EXERCISE AIM:
Which lines of the records contain the word "wrist"? Show each of them.

Structured pose outputs:
------------------------------------------------------------------------

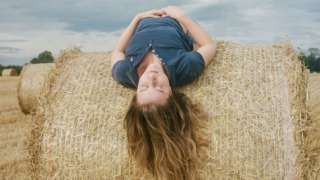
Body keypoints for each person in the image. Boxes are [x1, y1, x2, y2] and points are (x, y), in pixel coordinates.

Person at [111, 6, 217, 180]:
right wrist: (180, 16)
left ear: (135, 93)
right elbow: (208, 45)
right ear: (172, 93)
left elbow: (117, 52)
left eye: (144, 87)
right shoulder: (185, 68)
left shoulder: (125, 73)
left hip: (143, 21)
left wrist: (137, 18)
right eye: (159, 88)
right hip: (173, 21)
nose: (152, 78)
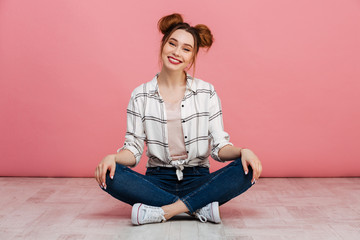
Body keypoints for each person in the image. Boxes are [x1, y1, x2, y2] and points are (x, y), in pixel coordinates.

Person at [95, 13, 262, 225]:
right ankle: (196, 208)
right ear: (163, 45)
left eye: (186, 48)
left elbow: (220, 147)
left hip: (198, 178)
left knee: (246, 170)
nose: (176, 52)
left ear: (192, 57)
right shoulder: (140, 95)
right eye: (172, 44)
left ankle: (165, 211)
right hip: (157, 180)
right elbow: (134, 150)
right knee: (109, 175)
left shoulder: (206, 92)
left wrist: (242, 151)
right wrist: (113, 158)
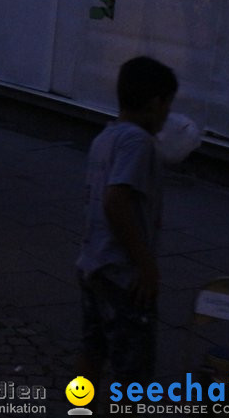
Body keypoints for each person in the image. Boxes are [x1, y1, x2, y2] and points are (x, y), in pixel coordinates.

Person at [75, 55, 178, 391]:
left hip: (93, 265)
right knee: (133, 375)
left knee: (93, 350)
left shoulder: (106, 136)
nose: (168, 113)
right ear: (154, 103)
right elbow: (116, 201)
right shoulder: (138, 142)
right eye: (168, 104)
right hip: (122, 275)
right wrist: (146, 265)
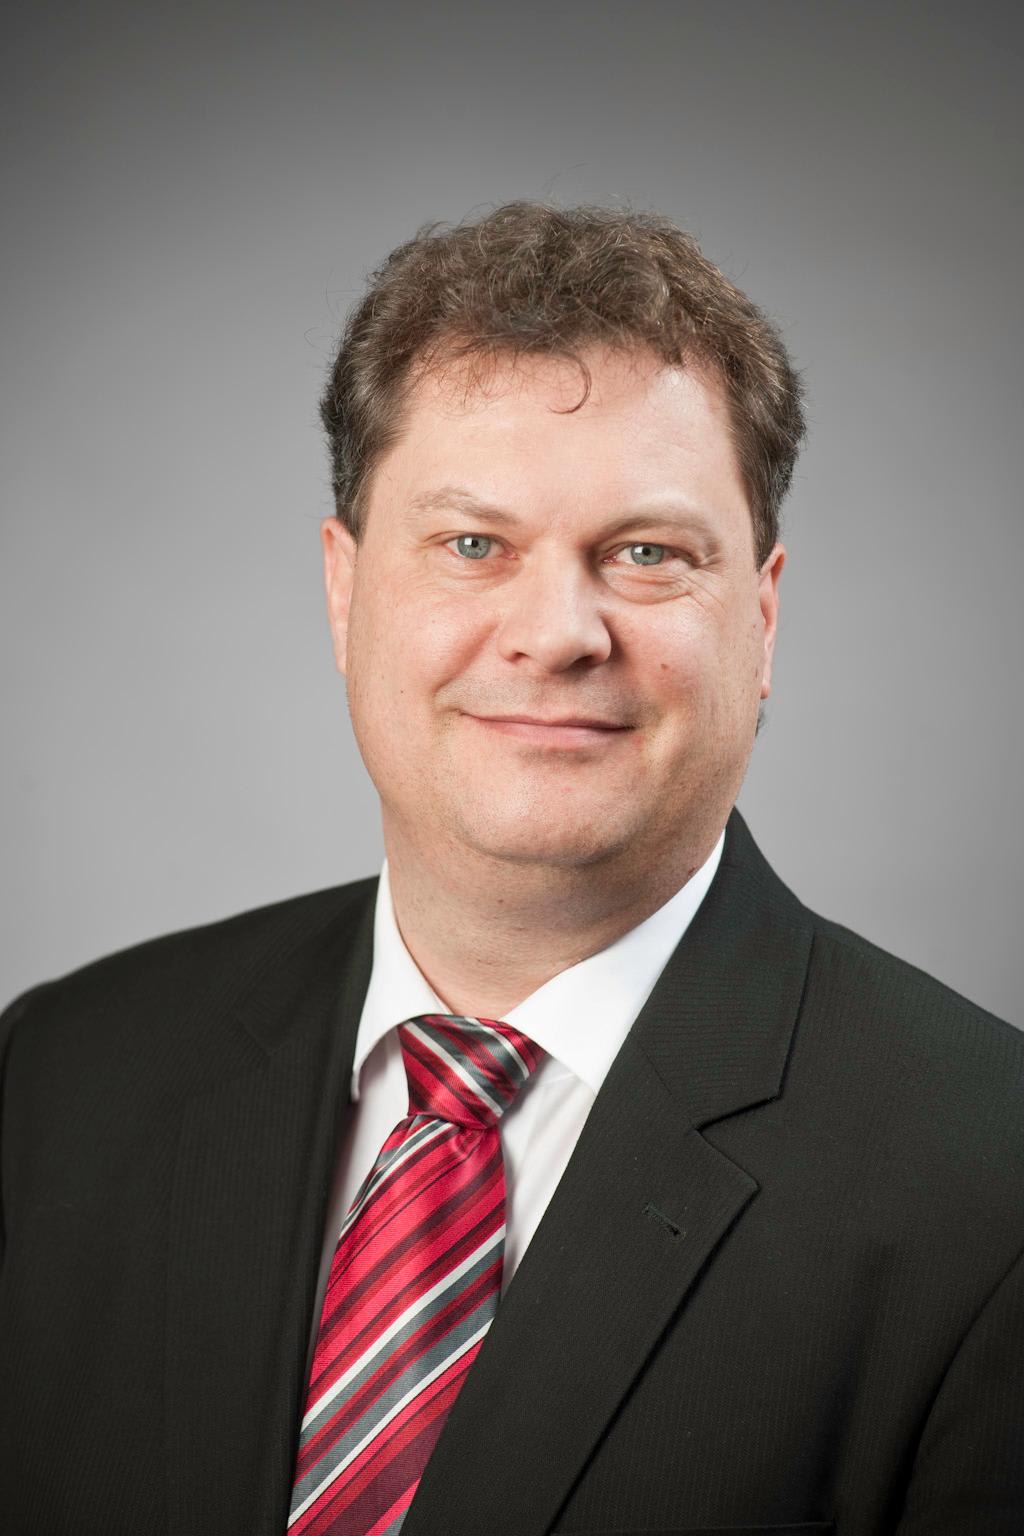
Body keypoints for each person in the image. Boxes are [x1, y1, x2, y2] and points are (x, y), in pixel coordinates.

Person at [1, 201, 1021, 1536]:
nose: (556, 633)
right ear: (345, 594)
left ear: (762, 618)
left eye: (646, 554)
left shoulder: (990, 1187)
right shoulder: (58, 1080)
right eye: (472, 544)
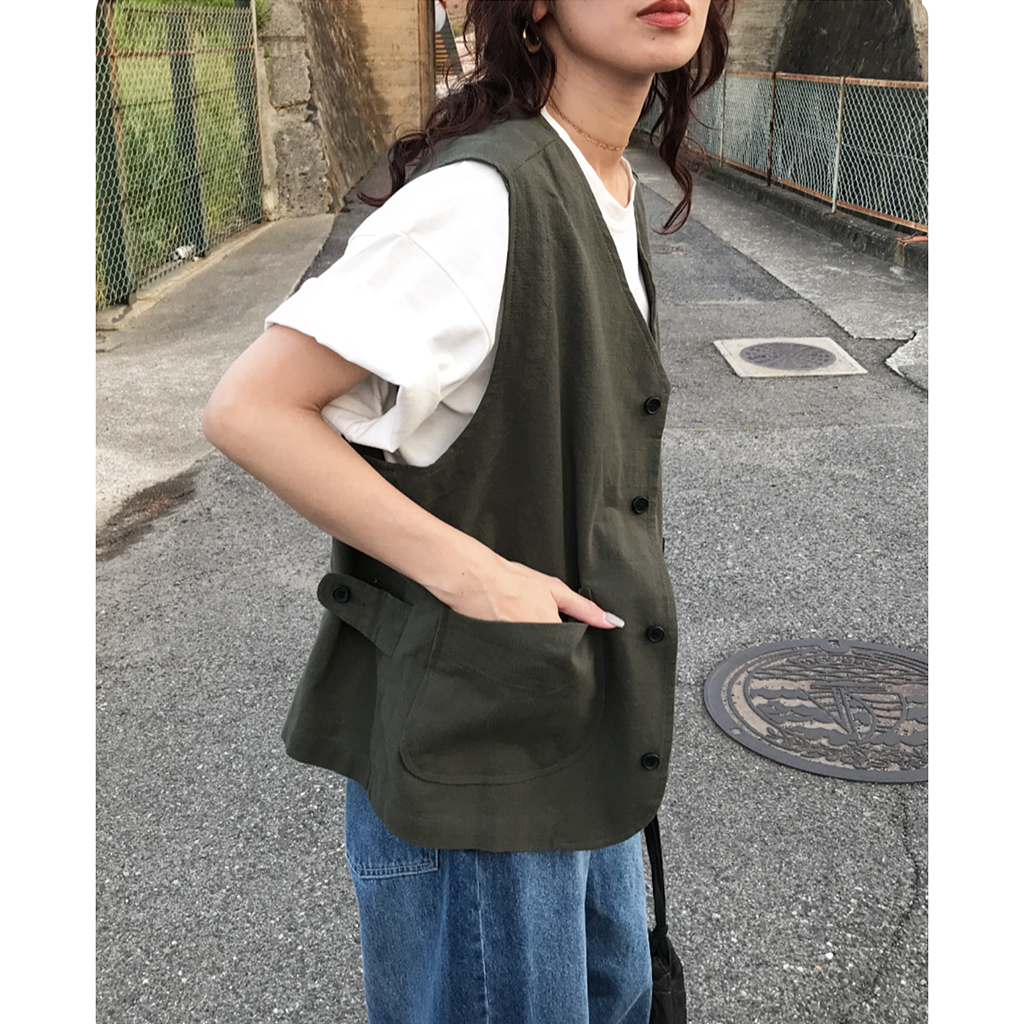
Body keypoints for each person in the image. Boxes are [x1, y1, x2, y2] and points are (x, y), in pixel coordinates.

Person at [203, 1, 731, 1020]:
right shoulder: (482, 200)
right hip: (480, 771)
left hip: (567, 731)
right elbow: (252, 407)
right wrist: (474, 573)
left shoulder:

------------------------------------------------------------------------

WRITTEN RESPONSE:
right wrist: (180, 16)
left wrist: (137, 18)
left wrist: (242, 151)
right wrist: (113, 158)
right wrist: (146, 265)
right wrist: (474, 573)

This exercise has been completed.